Efficient Embedded Fixed Point 2x2 Matrix Multiplication in ARM Cortex-M4 C code

I am trying to implement a VERY efficient 2x2 matrix multiplication in C code for operation in an ARM Cortex-M4. The function accepts 3 pointers to 2x2 arrays, 2 for the inputs to be multiplied and an output buffer passed by the using function. Here is what I have so far...

static inline void multiply_2x2_2x2(int16_t a[2][2], int16_t b[2][2], int32_t c[2][2])
{
  int32_t a00a01, a10a11, b00b01, b01b11;

  a00a01 = a[0][0] | a[0][1]<<16;
  b00b10 = b[0][0] | b[1][0]<<16;
  b01b11 = b[0][1] | b[1][1]<<16;
  c[0][0] = __SMUAD(a00a01, b00b10);
  c[0][1] = __SMUAD(a00a01, b01b11);

  a10a11 = a[1][0] | a[1][1]<<16;
  c[1][0] = __SMUAD(a10a11, b00b10);
  c[1][1] = __SMUAD(a10a11, b01b11);
}

Basically, my strategy is to to use the ARM Cortex-M4 __SMUAD() function to do the actual multiply accumulates. But this requires me to build the inputs a00a01, a10a11, b00b10, and b01b11 ahead of time.
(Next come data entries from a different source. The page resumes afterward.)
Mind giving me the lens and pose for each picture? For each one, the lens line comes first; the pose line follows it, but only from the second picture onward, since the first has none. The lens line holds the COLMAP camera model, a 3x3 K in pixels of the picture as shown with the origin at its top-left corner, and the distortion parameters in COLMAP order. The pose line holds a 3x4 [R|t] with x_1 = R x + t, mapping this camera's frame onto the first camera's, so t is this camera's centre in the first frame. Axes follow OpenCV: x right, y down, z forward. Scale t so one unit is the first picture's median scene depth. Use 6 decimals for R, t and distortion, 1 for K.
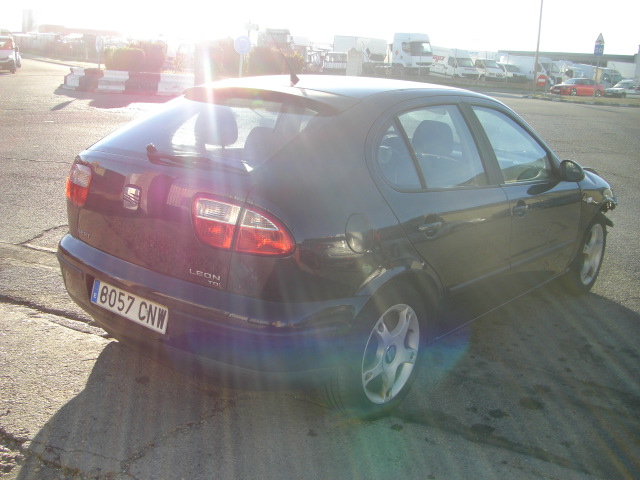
lens RADIAL K [[725.1, 0, 320.1], [0, 725.1, 242.5], [0, 0, 1]] dist [-0.143755, 0.000000]
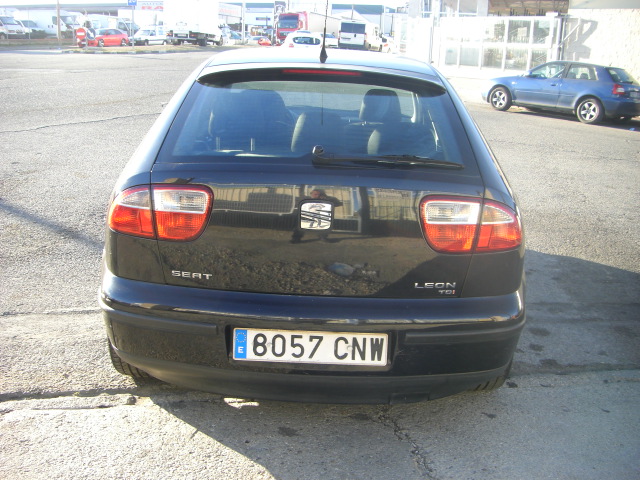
lens RADIAL K [[725.1, 0, 318.6], [0, 725.1, 241.1], [0, 0, 1]] dist [-0.143755, 0.000000]
pose [[0.780243, -0.196921, 0.593670, -0.706020], [0.157943, 0.980417, 0.117626, -0.121725], [-0.605207, 0.001990, 0.796066, 0.339283]]
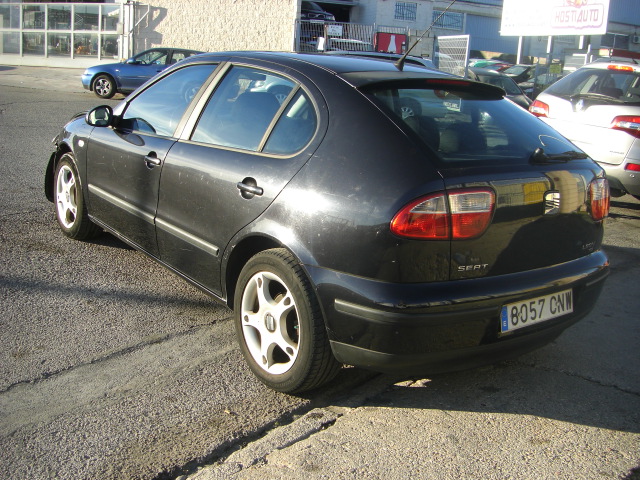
lens RADIAL K [[725.1, 0, 318.1], [0, 725.1, 238.1], [0, 0, 1]] dist [-0.143755, 0.000000]
pose [[0.217933, -0.284121, 0.933692, -1.214312], [0.171250, 0.952977, 0.250018, -0.304061], [-0.960822, 0.105408, 0.256341, 1.009054]]
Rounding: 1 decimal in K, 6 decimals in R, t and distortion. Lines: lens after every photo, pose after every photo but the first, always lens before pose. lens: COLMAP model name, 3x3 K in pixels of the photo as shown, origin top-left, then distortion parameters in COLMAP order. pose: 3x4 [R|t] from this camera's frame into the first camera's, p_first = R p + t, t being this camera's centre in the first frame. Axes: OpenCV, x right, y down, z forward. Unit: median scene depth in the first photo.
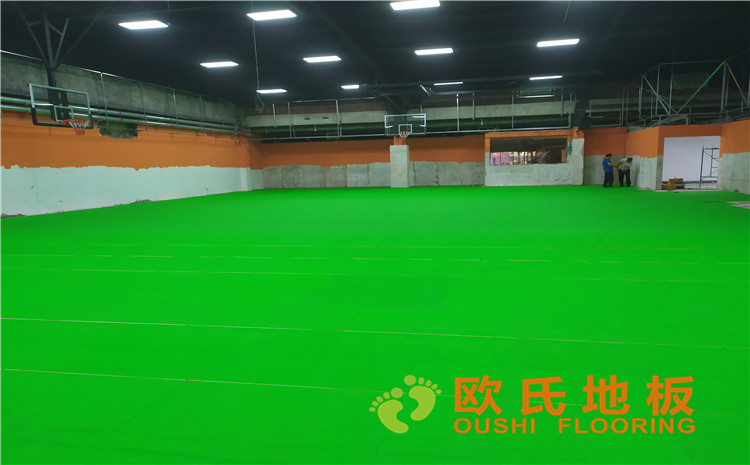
lens RADIAL K [[550.1, 0, 380.3], [0, 550.1, 264.3], [0, 0, 1]] dist [0.069020, -0.065569]
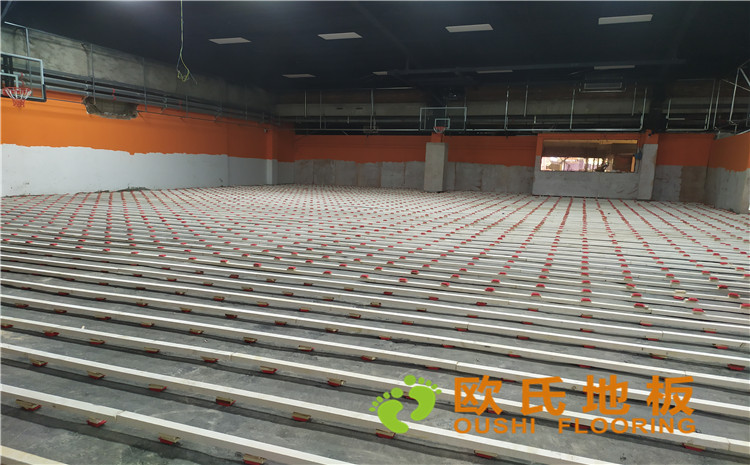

My question is, given that the C array should be a continuous in memory, is there a more efficient wat to pass the data into the functions directly without the intermediate variables? Secondary question, am I overthinking this and I should just let the compiler do its job as it is smarter than I am? I tend to do that a lot.

Thanks!

Solution

The first main concern is that some_signed_int << 16 invokes undefined behavior for negative numbers. So you have bugs all over. And then bitwise OR of two int16_t where either is negative does not necessarily form a valid int32_t either. Do you actually need the sign or can you drop it?

ARM examples use unsigned int, which in turn supposedly contains 2x int16_t in raw binary form. This is what you actually want too.
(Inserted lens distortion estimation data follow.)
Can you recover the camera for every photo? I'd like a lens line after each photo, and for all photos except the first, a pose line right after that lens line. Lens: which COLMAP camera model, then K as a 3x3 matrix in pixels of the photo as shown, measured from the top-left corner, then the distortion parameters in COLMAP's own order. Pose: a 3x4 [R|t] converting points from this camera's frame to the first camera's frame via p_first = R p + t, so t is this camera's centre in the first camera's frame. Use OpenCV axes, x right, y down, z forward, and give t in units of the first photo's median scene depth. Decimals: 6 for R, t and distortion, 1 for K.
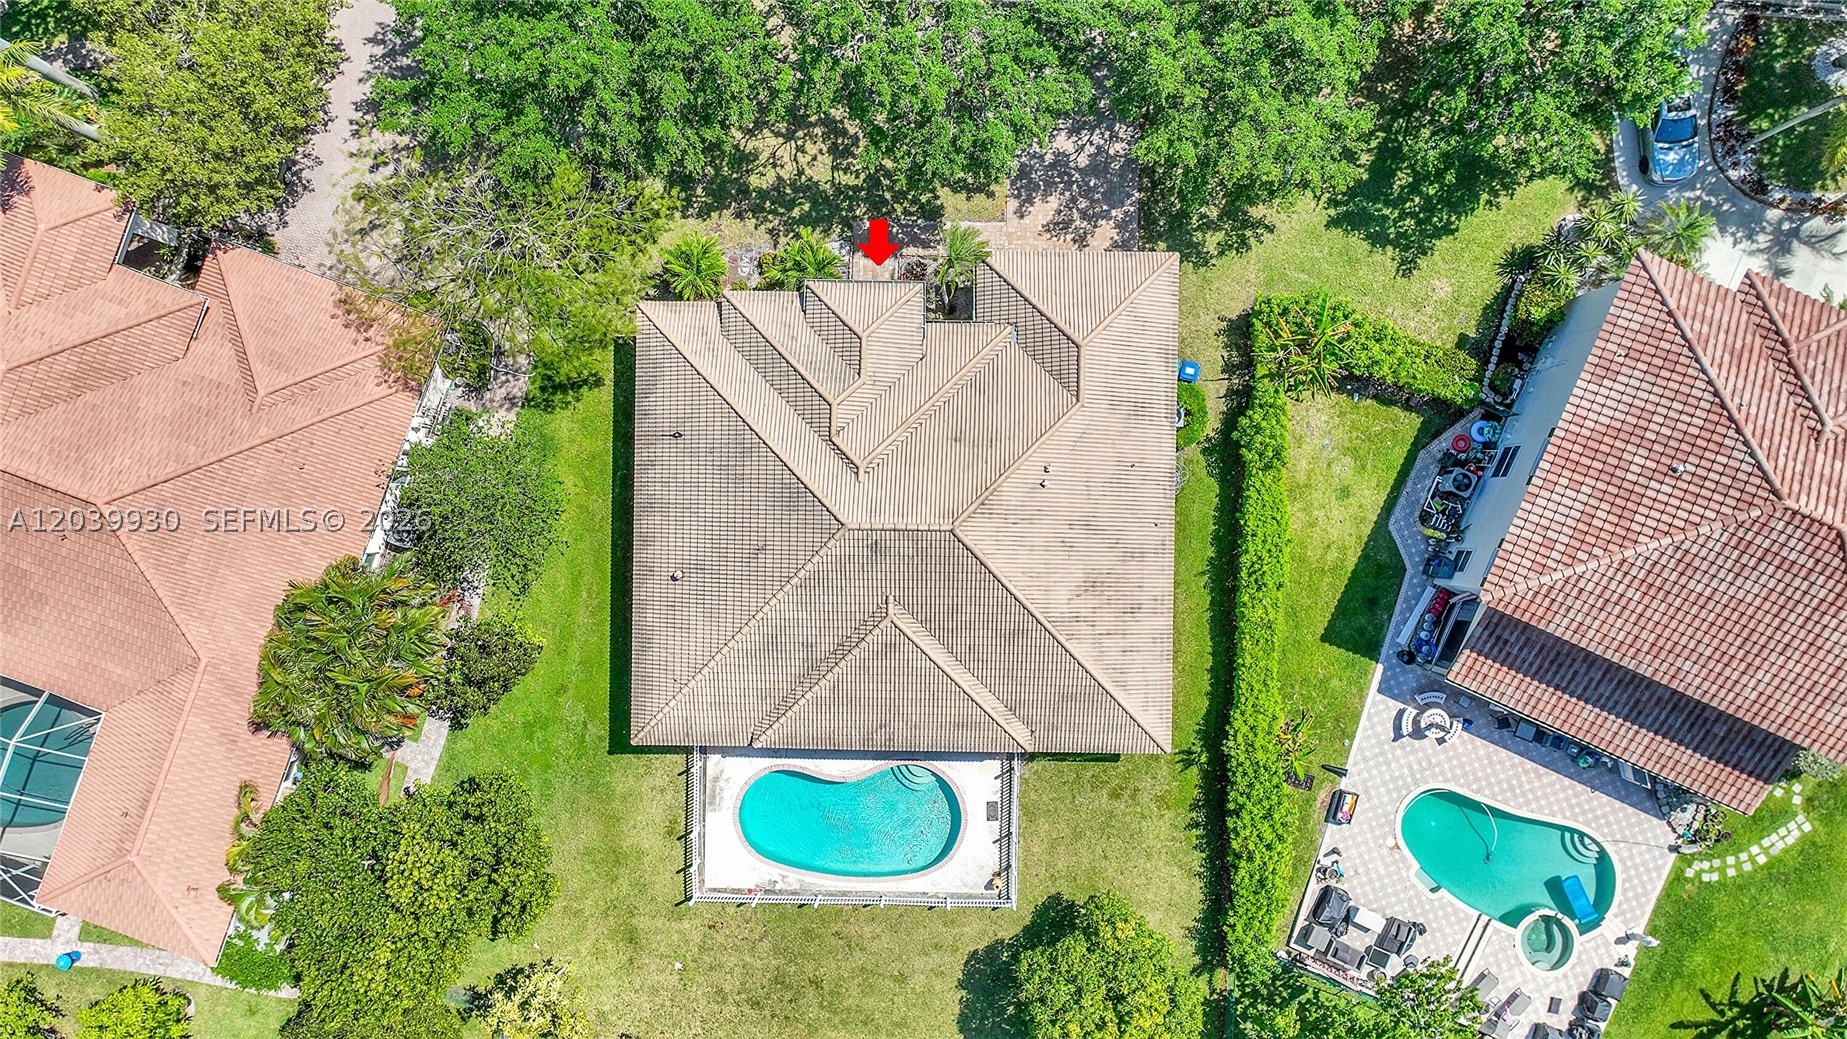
lens RADIAL K [[1331.3, 0, 934.5], [0, 1331.3, 525.2], [0, 0, 1]] dist [0.004148, 0.007041]
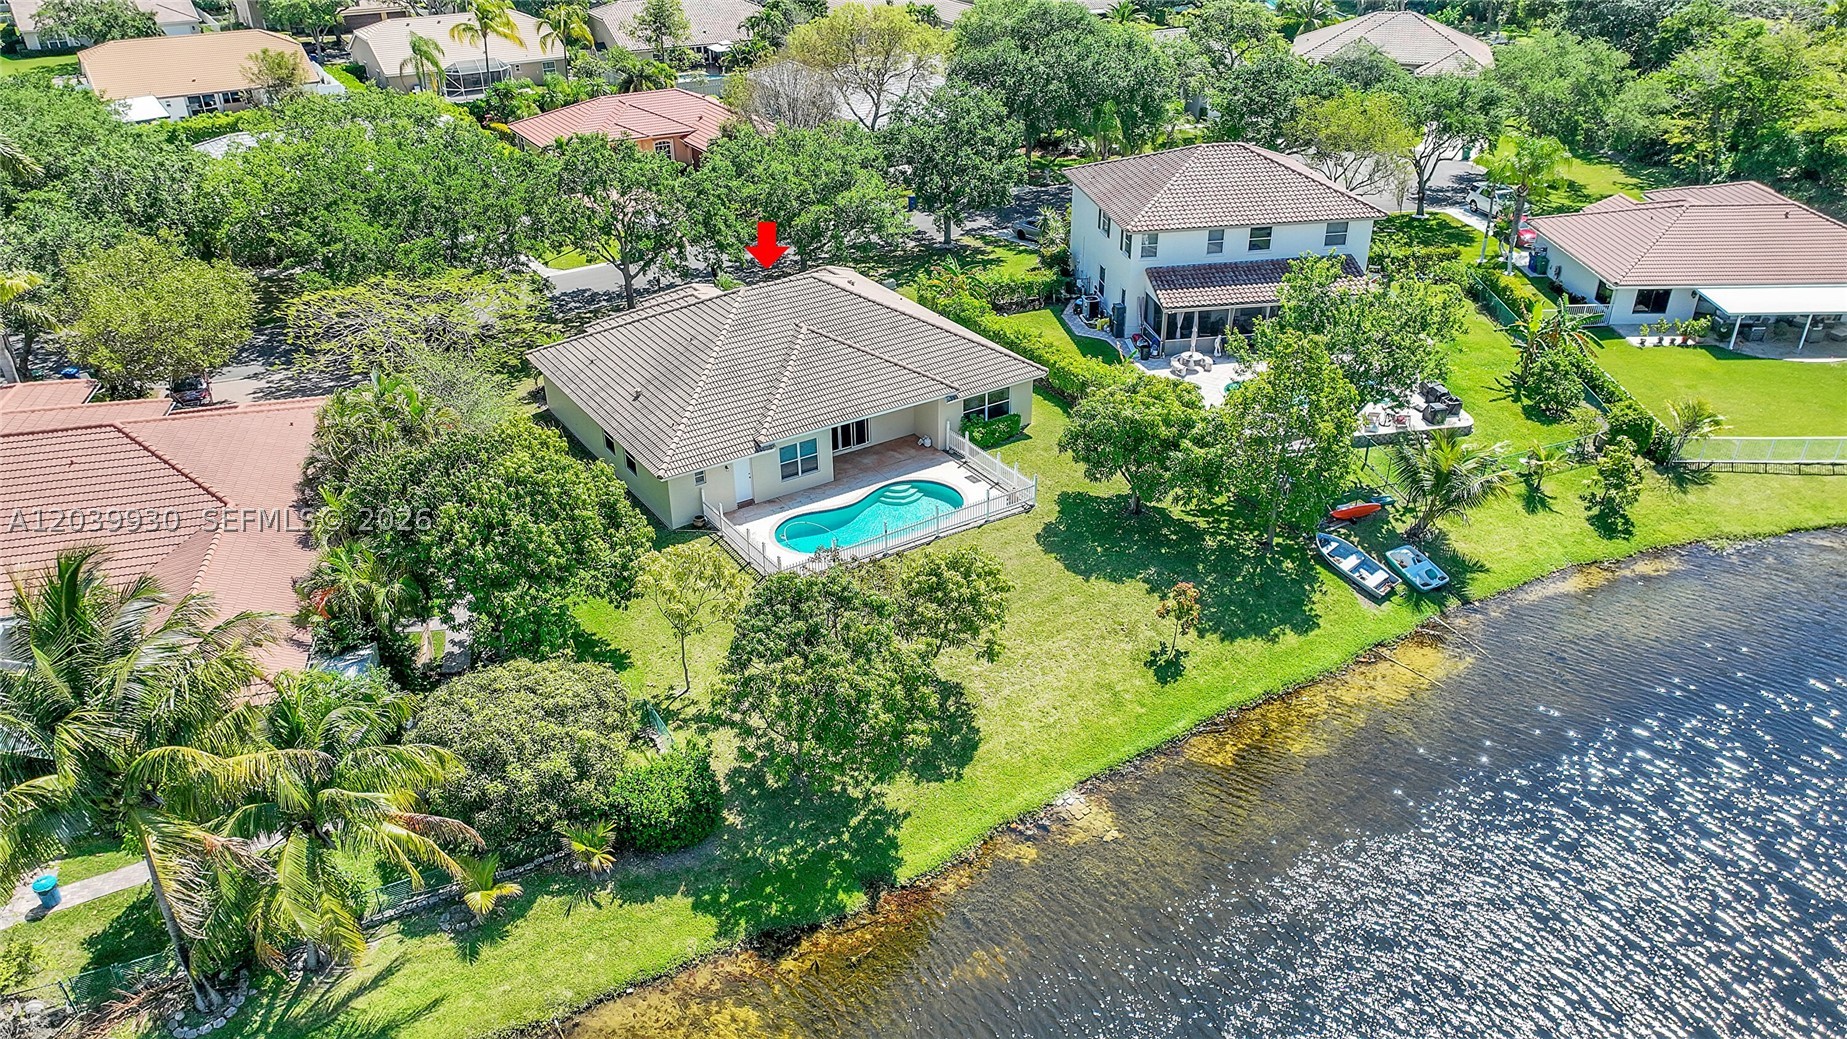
lens RADIAL K [[1331.3, 0, 934.9], [0, 1331.3, 523.5], [0, 0, 1]] dist [0.004148, 0.007041]
pose [[0.823272, -0.267625, 0.500599, -0.574230], [0.567642, 0.384743, -0.727842, 1.058040], [0.002187, 0.883374, 0.468664, 0.502932]]
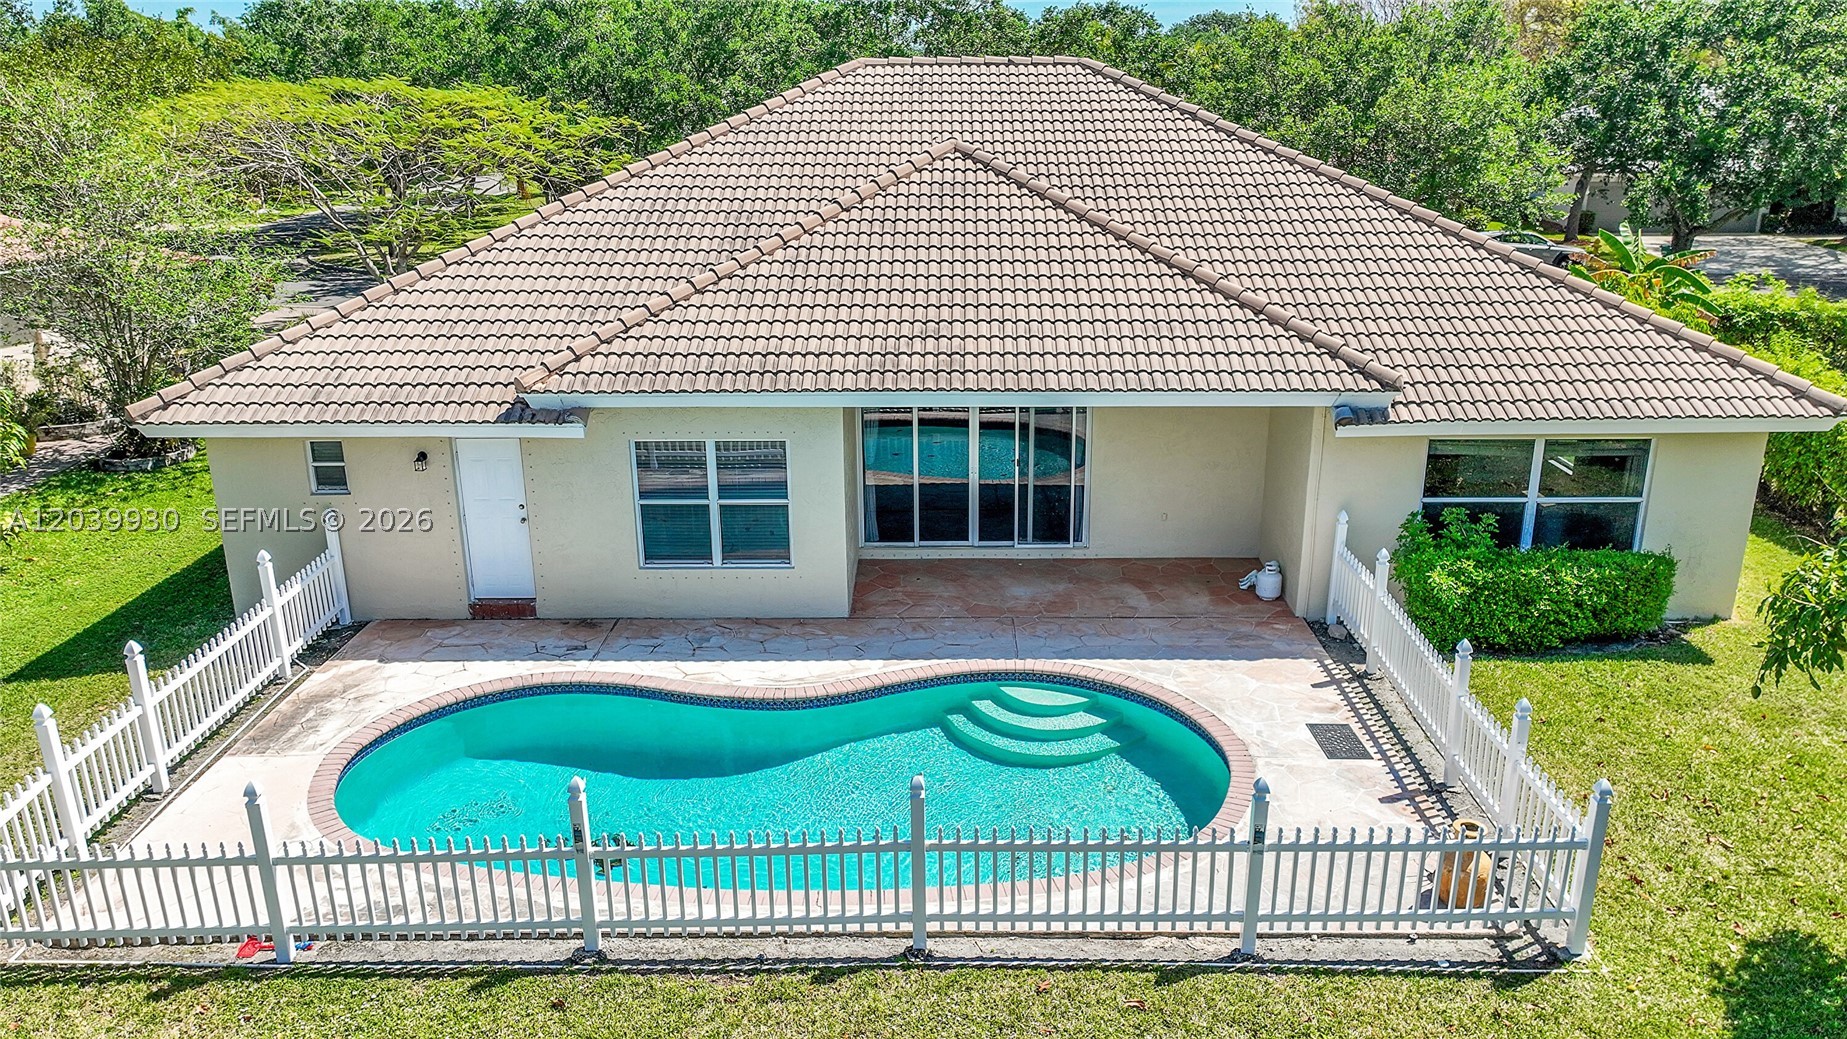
lens RADIAL K [[1331.3, 0, 934.9], [0, 1331.3, 516.0], [0, 0, 1]] dist [0.004148, 0.007041]
pose [[0.999922, 0.004154, 0.011742, -0.039337], [0.010005, 0.293579, -0.955883, 0.455251], [-0.007418, 0.955926, 0.293514, 0.893429]]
Also it would seem that it shouldn't matter for SMUAD which 16 bit word you place where. So the a[0][0] | a[0][1]<<16; just serves to needlessly swap data around in memory. It will confuse the compiler which can't optimize such code well. Sure, shifts etc are always very fast, but this is pointless overhead.

(As someone noted, this whole thing is likely much easier to write in pure assembler without concern of all the C type rules and undefined behavior.)

To avoid all these issues you could define your own union type:

typedef union
{
  int16_t  i16 [2][2];
  uint32_t u32 [2];
} mat2x2_t;

u32[0] corresponds to i16[0][0] and i16[0][1]
u32[1] corresponds to i16[1][0] and i16[1][1]

C actually lets you "type pun" between these types pretty wildly (unlike C++). Unions also dodge the brittle strict aliasing rules.

The function can then become something along the lines of this pseudo code:

static uint32_t mat_mul16 (mat2x2_t a, mat2x2_t b)
{
   uint32_t c0 = __SMUAD(a.u32[0], b.u32[0]);
   ...
}

Supposedly each such line should give 2x signed 16 multiplications as per the SMUAD instruction.

As for if this actually gives some revolutionary performance increase compared to some default MUL, I kind of doubt it. Disassemble and count CPU ticks.

am I overthinking this and I should just let the compiler do its job as it is smarter than I am?

Most likely :) The old rule of thumb: benchmark and then only manually optimize at the point when you've actually found a performance bottleneck.